**Document passage:**

The other point is that having a large RAM allocation isn't just for what devs can think of at this very moment, but what they may think of 5 years from now. How people think about designing games is dictated in part by their assumptions about what the hardware can do. Right now, there is a generational shift, and new resources are available. There is less a feeling of constraint, I'm guessing. That may be different in the future.
Not exactly.
Devs may not be able to share specific numbers, however they can share opinion slight of hand.
It has happen to often in regards to the XBox One's reveal and subsequent reversal.
 
I really still don't understand the dilemma. MS using 3GB for their OS and so is Sony. They both end up with 5 GB of RAM for games. If you're going to fault sony for having to reserve so much for their OS the same can be said for MS. Maybe the reality is that the OS for whatever reason is going to require more dedication than we anticipated.
 

thuway

Member
To be fair, there are a number of circumstances that make the "devs are okay with this" statement complex. Devs are under NDA about these details, meaning if they were unhappy (or at least a bit dubious), I doubt they would be eager to share these concerns with the public.

The other point is that having a large RAM allocation isn't just for what devs can think of at this very moment, but what they may think of 5 years from now. How people think about designing games is dictated in part by their assumptions about what the hardware can do. Right now, there is a generational shift, and new resources are available. There is less a feeling of constraint, I'm guessing. That may be different in the future.

As this generation wears on there are a multitude of changes that will be sure to surface in order to enhance game design and ambition.

1. Decreasing OS bloat. The OS is incomplete and many things are being rewritten, tested, scrapped, and created all at once. Until a working model is finished with a set goal, there will be allocation of external space just to accomodate.

2. Potentially upclocking the GPU on both XB1 / PS4- If Sony upclocks the GPU 200mhz you end up with a 2.43 TF console. Towards the end of the PSP's lifecycle Sony performed this update, and I would venture a potential upclock of PS4 wouldn't be out of the question in the fourth years of the machine's life cycle.

3. GPGPU programming and metal coding. We will see some beautiful things coming up in the next few years. We have yet to scratch the surface.
 
A console that was suppose to have 4GB TOTAL memory all of a sudden has 3.5gb tied to OS "features"?

That don't sound right at all.

**Task A:**
Answer these questions about the forum thread on console RAM:
(i) How much RAM does one poster say both MS and Sony end up with for games?
(ii) What GPU figure does the numbered list give if Sony upclocks the GPU 200mhz?
(iii) What are devs said to be under regarding these details?
**Task B:**
Reproduce the passage of the forum thread on console RAM between "1. Decreasing OS" and "right at all.", inclusive.
**Task C:**
Resume the forum thread on console RAM after its final sentence.
The lines that follow come from a separate source.

**Excerpted records:**
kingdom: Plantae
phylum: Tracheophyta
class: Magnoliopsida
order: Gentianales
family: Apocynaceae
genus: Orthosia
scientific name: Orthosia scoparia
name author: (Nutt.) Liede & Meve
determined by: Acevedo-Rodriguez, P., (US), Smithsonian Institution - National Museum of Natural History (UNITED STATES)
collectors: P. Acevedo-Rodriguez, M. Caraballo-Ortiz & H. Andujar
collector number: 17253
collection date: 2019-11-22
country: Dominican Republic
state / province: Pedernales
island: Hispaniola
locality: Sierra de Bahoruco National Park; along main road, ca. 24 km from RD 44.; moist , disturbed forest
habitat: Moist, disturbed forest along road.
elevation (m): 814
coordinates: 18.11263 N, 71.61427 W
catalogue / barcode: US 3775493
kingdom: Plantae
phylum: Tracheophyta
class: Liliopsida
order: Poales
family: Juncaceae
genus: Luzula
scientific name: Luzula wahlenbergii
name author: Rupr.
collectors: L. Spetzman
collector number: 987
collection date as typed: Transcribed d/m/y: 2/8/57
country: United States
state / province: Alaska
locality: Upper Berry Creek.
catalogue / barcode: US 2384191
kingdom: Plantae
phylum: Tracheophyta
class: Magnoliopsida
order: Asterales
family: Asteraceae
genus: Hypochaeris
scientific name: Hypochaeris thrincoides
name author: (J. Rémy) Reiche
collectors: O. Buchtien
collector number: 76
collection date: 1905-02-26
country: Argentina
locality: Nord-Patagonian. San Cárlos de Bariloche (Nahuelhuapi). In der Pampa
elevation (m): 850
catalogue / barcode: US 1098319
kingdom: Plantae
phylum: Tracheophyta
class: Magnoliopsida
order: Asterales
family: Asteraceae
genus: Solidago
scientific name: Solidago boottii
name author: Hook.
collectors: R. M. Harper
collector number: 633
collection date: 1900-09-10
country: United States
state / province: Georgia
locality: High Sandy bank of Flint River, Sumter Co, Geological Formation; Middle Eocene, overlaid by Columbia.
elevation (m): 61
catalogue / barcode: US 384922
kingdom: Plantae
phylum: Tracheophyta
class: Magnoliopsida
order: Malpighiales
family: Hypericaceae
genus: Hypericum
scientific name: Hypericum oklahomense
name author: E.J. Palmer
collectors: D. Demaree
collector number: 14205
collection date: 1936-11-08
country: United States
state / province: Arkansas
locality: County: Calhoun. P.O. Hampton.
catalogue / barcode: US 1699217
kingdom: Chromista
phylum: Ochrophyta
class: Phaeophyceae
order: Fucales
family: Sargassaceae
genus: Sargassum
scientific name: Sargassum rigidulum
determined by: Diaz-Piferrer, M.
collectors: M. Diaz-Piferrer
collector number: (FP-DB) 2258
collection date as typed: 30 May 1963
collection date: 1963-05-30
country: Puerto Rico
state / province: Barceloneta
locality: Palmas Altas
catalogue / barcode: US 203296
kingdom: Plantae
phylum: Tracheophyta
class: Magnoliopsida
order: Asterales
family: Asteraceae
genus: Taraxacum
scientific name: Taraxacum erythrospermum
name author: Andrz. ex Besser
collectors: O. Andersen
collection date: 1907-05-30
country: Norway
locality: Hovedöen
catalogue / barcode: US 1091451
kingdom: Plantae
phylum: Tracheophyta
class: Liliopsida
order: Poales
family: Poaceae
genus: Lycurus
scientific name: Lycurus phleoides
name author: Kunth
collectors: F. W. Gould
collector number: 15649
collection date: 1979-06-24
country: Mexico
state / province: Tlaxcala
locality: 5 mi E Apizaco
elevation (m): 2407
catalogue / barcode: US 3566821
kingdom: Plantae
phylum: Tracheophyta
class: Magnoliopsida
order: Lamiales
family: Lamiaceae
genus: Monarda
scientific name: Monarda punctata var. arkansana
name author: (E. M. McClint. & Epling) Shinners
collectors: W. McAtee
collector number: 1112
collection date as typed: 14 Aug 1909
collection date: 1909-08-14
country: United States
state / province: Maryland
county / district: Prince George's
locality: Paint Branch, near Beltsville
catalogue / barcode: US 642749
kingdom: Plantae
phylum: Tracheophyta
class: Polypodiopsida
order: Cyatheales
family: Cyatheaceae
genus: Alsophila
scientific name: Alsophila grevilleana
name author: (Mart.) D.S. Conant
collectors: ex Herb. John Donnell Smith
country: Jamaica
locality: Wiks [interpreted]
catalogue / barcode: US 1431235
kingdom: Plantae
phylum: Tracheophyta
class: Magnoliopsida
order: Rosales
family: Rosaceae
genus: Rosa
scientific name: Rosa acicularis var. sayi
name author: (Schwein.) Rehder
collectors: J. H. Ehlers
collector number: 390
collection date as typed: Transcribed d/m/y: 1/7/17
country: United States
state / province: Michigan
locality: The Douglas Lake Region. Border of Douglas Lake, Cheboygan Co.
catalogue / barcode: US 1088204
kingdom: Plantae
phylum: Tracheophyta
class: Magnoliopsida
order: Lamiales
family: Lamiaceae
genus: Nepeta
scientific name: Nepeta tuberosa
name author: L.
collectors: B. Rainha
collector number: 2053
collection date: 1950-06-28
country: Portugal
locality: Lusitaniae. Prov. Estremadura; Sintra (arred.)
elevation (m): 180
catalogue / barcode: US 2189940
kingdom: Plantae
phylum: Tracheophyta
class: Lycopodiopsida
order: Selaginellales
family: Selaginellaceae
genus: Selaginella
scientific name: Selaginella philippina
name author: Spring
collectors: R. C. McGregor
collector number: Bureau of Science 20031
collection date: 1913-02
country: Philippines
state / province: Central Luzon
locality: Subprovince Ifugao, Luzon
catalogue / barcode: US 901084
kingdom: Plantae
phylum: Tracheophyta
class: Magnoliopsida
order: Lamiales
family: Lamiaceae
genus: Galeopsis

**Response A:**
(i) 5 GB
(ii) 2.43 TF
(iii) NDA

**Response B:**
1. Decreasing OS bloat. The OS is incomplete and many things are being rewritten, tested, scrapped, and created all at once. Until a working model is finished with a set goal, there will be allocation of external space just to accomodate.

2. Potentially upclocking the GPU on both XB1 / PS4- If Sony upclocks the GPU 200mhz you end up with a 2.43 TF console. Towards the end of the PSP's lifecycle Sony performed this update, and I would venture a potential upclock of PS4 wouldn't be out of the question in the fourth years of the machine's life cycle.

3. GPGPU programming and metal coding. We will see some beautiful things coming up in the next few years. We have yet to scratch the surface.
 
A console that was suppose to have 4GB TOTAL memory all of a sudden has 3.5gb tied to OS "features"?

That don't sound right at all.

**Response C:**
I really still don't understand the dilemma. MS using 3GB for their OS and so is Sony. They both end up with 5 GB of RAM for games. If you're going to fault sony for having to reserve so much for their OS the same can be said for MS. Maybe the reality is that the OS for whatever reason is going to require more dedication than we anticipated.

Isn't Microsoft running 3x OS?

3GB RAM regardless of what the OS is doing (for a console OS) seems like a ridiculous amount of bloat.
 

bud

Member
It is unrealistic to think that a full 7gb is available for games. Where did that come from in the first place?

The situation is probably correct, but the numbers may not be.

The PlayStation 4 will ship with a massive 8 GB of GDDR5 memory, which is a huge upgrade compared to the current generation consoles. However, according to a PlayStation 4 developer PS4Daily spoke to, they have access to “only” 7 GB of RAM. The remaining 1 GB is reserved for the operating system and background tasks.

http://ps4daily.com/2013/04/playstation-4-developers-7-gb-ram/

this is from april.
 

Barzul

Member
Whether the article is accurate or not, Sony should have responded to this faster and with actual figures. The average gamer isn't going to care about the differences between DDR5 and DDR3, they'll just see the numbers that have been posted on big gaming sites and 5 > 4.5. These people might then start informing other less informed gamer friends that there is no power difference, or even that the Xbox One is more powerful. I don't however think this will have a major impact.
 

androvsky

Member
While speculating can be both useless and useful, it is what it is. One thing I'd point out is that there are many folks who keep citing cross-game chat as an example. Lest we forget, MS did that with an OS that was 32MB in size. Also, as aforementioned, what makes others and myself even more curious about the size being what is it is despite not having either kinect 2 or cable tv related functionalities.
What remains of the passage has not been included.